When Florence Green decides to throw off eight years of passive widowhood and open a bookstore in her village in England's fen country, the local marsh keeper salutes her courage. Why courage? Florence asks. Wouldn't people want to buy books?
"They've lost the wish for anything of a rarity," the keeper replies. "There's many more kippers sold, for example, than bloaters that are half-smoked and have a more delicate flavour."
Penelope Fitzgerald's novel, "The Bookshop," published here for the first time, is a sketch of coarsening modern times and the defeat of humane discrimination by the treacherous undercurrents in a bucolic and amiable community. Florence, an innocent, is defeated, though innocence isn't, quite.

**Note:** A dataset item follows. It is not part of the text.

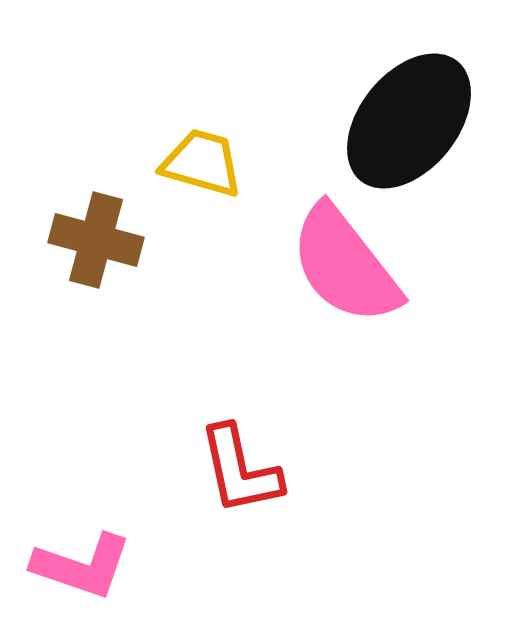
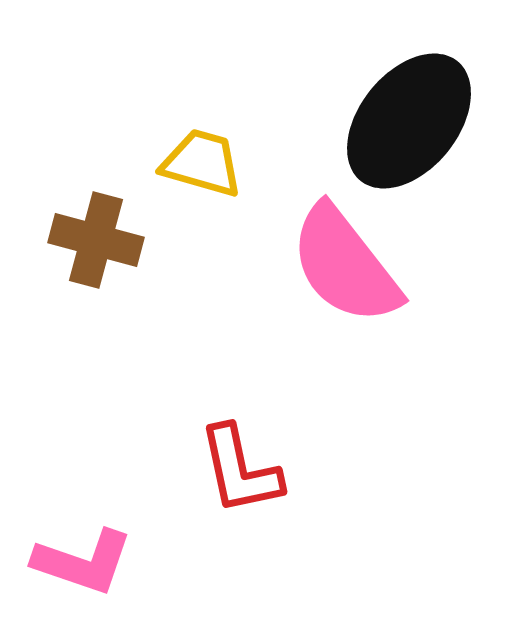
pink L-shape: moved 1 px right, 4 px up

Even in this early work, ostensibly slight, slightly rickety but curiously affecting, Fitzgerald displays the combination of depth and buoyancy that marks such later masterpieces as "The Beginning of Spring" and most recently, "The Blue Flower." Her funerals are real and so is the champagne that gets produced at them. The dead are comic and also dead.
Her sensibility is religious, but her God is not impeccable. There are no purely abstract ideas or emotions; not even sadness, which leads concretely to tears, which lead to a handkerchief--an intrinsically silly object subject to laundry and other indignities.
The marsh keeper's words worry Florence, but worry is not allowed to obscure what is at hand. Literally at hand is a wriggling horse's tongue. Florence is clutching it while the keeper files the old animal's teeth so it can chew the marsh grass.
The local banker, making a loan for the bookstore, tells her that he reads a few pages each night before falling asleep. It is a chilly pleasantry but Florence treats it as data to be pondered. "She reflected that at this rate a good book would last the manager for more than a year. The average price of a book was 12 shillings sixpence. She sighed."
Foreboding is present right up to the end when, after a year or two, Florence is obliged to close the bookstore and retreat to London. Foreboding does not weigh us down though; her story defies pity. It does make us sad or rather, like the dying Mrs. Gradgrind's pain in "Hard Times," there is sadness somewhere about, though neither Florence nor we are entirely sure we have it.
The main lines seem familiar enough: An idealistic agent of change offers herself to a small town and receives a tentative welcome. The apparent opening is no more than a flinch, causing the social coils momentarily to relax before contracting to crush.